Далее был золотой крест, украшенный крупными изумрудами и сапфирами, – одна из последних работ талантливейшего Михаила Перхина. Монтировка и закрепка на камне была настолько искусно исполнена и органично вписывалась в поверхность, что платиновые касты практически терялись среди сверкающих камней, образующих ажурные узоры невероятного плетения и красоты. Невольно создавалось впечатление, что ограненные камни каким-то непостижимым образом переплетаются между собой. Столь же бережно Карл Густавович уложил крест рядом.
Вытащив припасенный список, он отыскал в чемодане коробочку под номером «297Г». Не удержавшись, нежно погладил пальцами красный бархат, почувствовав подушечками пальцев его трепетную ласку. Бережно приоткрыл. В коробочке на синей подушечке лежал букетик ландышей из жемчуга и бриллиантов в миниатюрной золотой оправе. Сердце невольно дрогнуло. Именно с этого букетика ландышей началась его карьера ювелира. Точную копию букета из жемчуга более сорока лет назад он подарил царице Марии Федоровне, матери Николая II. Нахлынувшие воспоминания на какое-то время заставили позабыть о времени.

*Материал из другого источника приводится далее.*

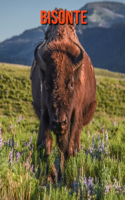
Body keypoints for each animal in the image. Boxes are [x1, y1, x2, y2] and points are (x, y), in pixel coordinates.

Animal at [30, 14, 96, 180]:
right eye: (46, 85)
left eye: (71, 84)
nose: (59, 123)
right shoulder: (45, 114)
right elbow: (45, 145)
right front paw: (51, 176)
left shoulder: (75, 114)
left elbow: (69, 148)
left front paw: (65, 176)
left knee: (68, 146)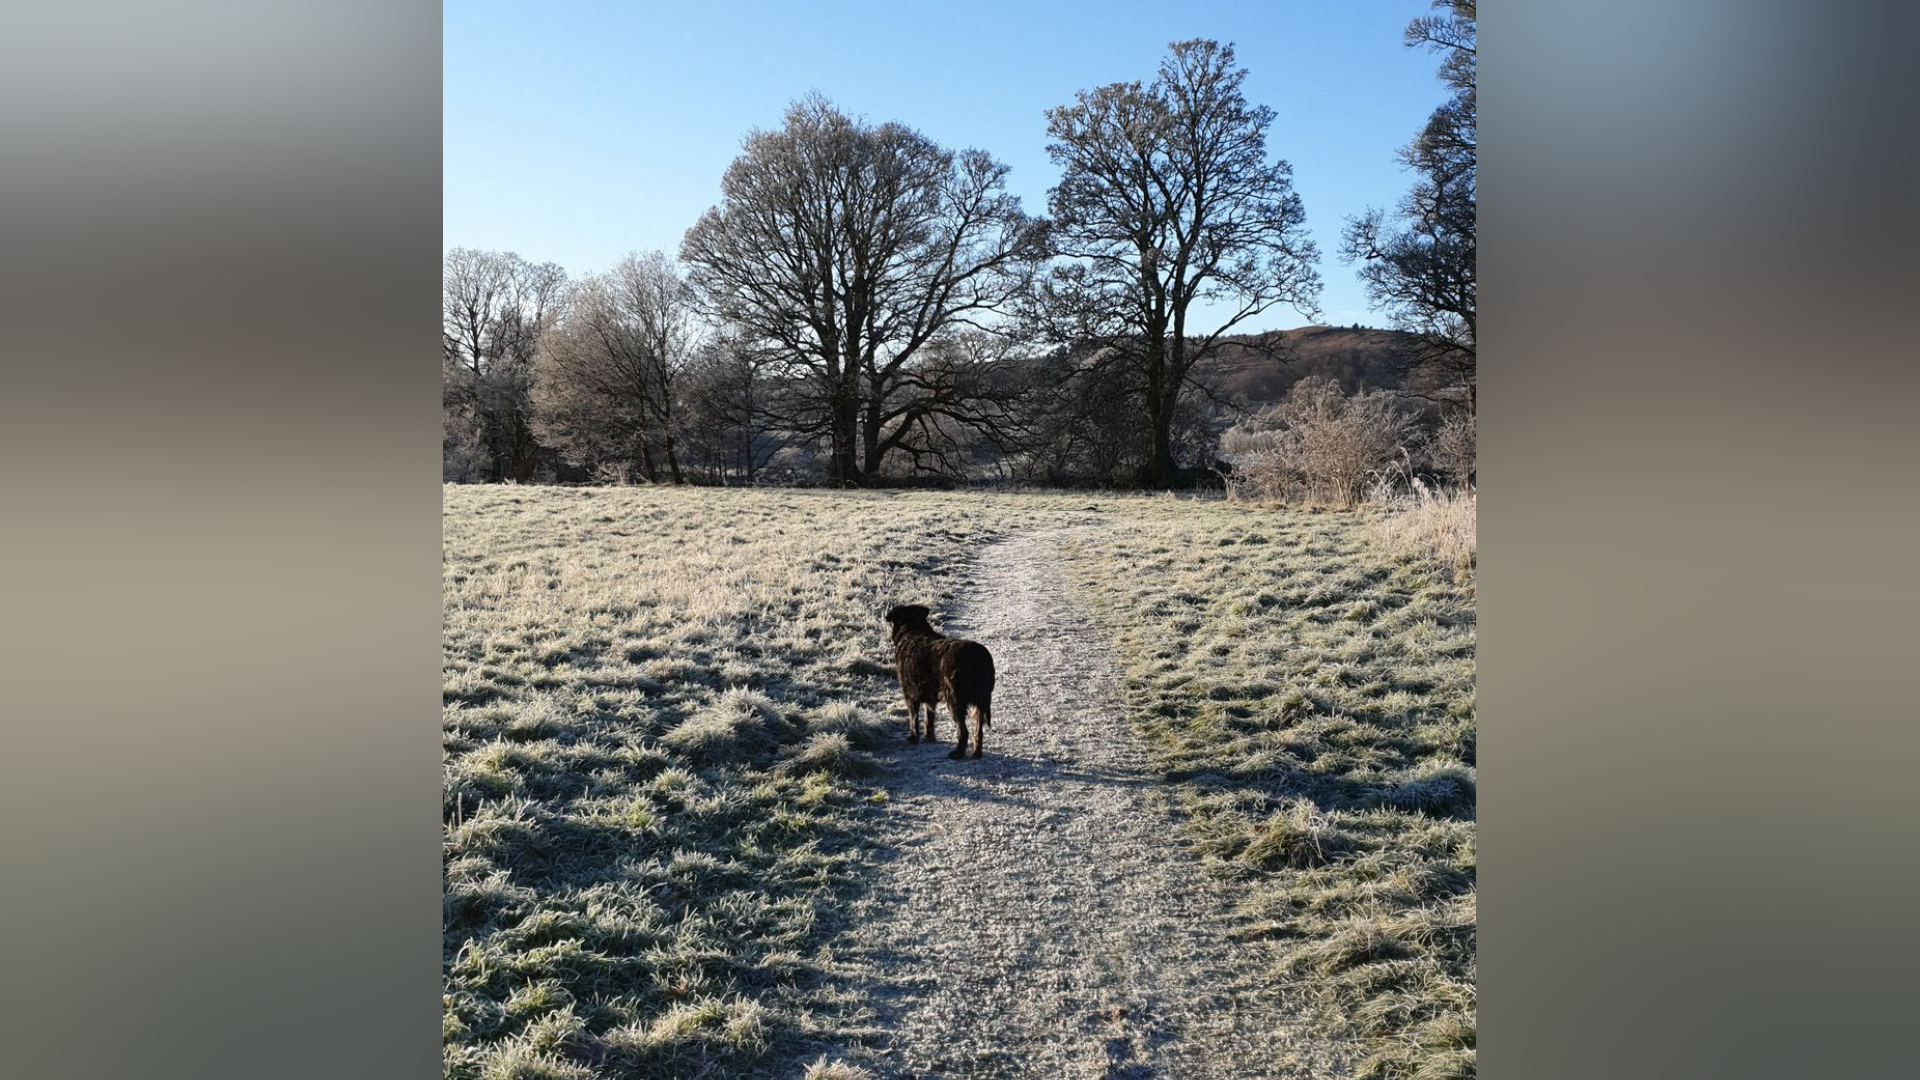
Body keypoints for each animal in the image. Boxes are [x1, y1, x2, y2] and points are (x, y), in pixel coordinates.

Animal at [887, 599, 998, 760]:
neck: (913, 631)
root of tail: (977, 655)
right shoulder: (929, 696)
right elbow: (929, 716)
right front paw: (929, 737)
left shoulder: (910, 694)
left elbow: (914, 718)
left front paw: (913, 738)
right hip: (979, 701)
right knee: (978, 729)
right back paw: (976, 753)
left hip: (954, 699)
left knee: (964, 731)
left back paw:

Следующим было пасхальное яйцо, заказанное царем Александром III для своей жены как сюрприз (на эмали обнаружилась небольшая трещинка, и Фаберже оставил его себе, а самодержцу сделал точно такое же). Это было так называемое «Куриное яйцо», покрытое снаружи белой, имитирующей скорлупу, эмалью, внутри него, в самом желтке, изготовленном из матового золота, пряталась крохотная курочка, выполненная из разноцветного золота. А в курочке помещалась небольшая рубиновая корона. Полученный подарок вызвал у царицы восхищение, и с той поры для царского дома он сделал пятьдесят таких яиц, представлявших настоящие произведения искусства. Вот, правда, последнее пасхальное яйцо, в связи с отречением Николая II, передать так и не удалось.